Gottes Ja ist ein Ja ohne Nein. Es ist ein unverbrüchliches Ja zu seinen so leicht zu brechenden Menschenkindern. Es ist ein Ja ohne Bedingungen. Auf diesem Ja gründet unser Glaube.
Dieses eine Wort Gottes, sein unverbrüchliches Ja, ist Mensch geworden in Jesus Christus. Es ist logisch und stimmig, dass dieses eine Wort vor den vielen Worten warnt, die wir viel zu leicht sagen. Wir sollen beim Beten nicht plappern wie die Heiden, sagt er. Und wir sollen beim Beten nicht vor Gott mit unseren großen Taten prahlen, auch wenn es uns schwer fällt. „Gott, sei mir Sünder gnädig“ – das ist genug. Es ist dieser Christus, der uns das Vater-Unser schenkt als das Nonplusultra der Worte, die wir vor Gott brauchen.

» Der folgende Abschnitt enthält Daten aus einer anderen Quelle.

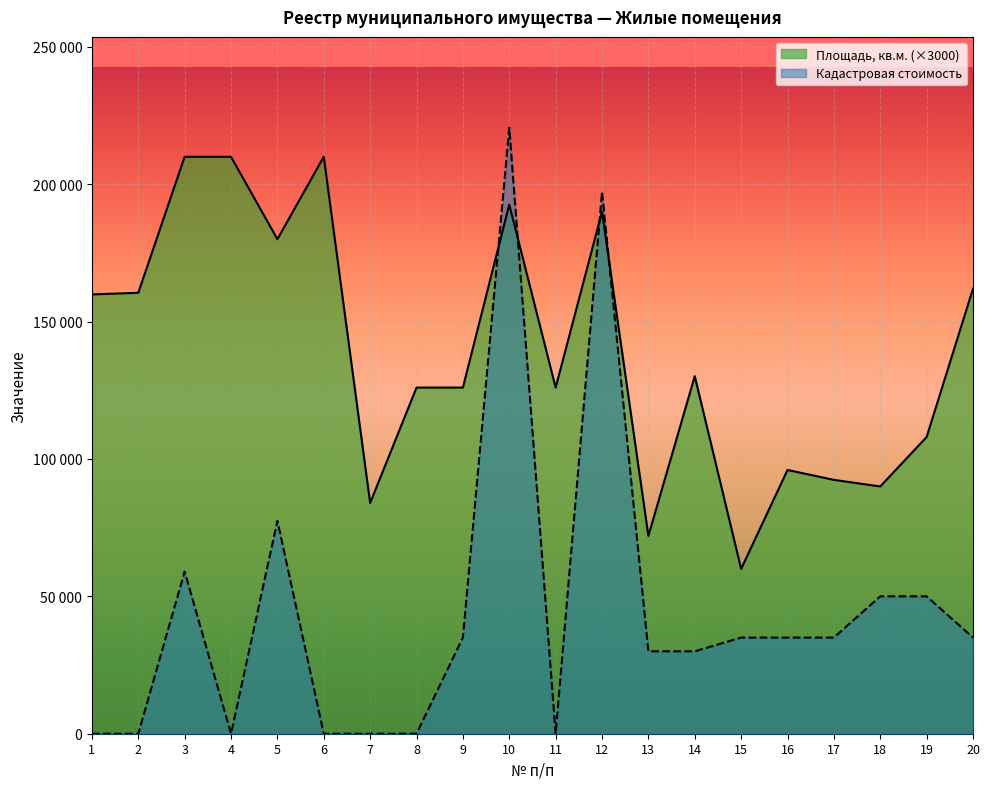

Which has a higher value, 11 or 16?

11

Lasst das mit dem Schwören , sagt Jesus. Lasst eure wortreichen Reden. Lasst das Rumgeiere um den heißen Brei. Eure Rede sei Ja, ja oder nein, nein. Was darüber ist, das ist vom Übel. Euer Ja sei ein Ja – und kein vielleicht oder mal sehen. Euer Nein sei ein deutliches Nein gegen Unrecht, Gewalt und Heuchelei. Ihr sollt echte, vertrauenswürde, verlässliche Menschen sein. Ihr habt es nicht nötig, euch hinter einer Wand aus Worten zu verstecken, weil alle Worte dieser Welt in Gottes einem Wort aufgehoben sind und weil der Christus uns aus Lüge und Heuchelei befreien will und kann. Amen.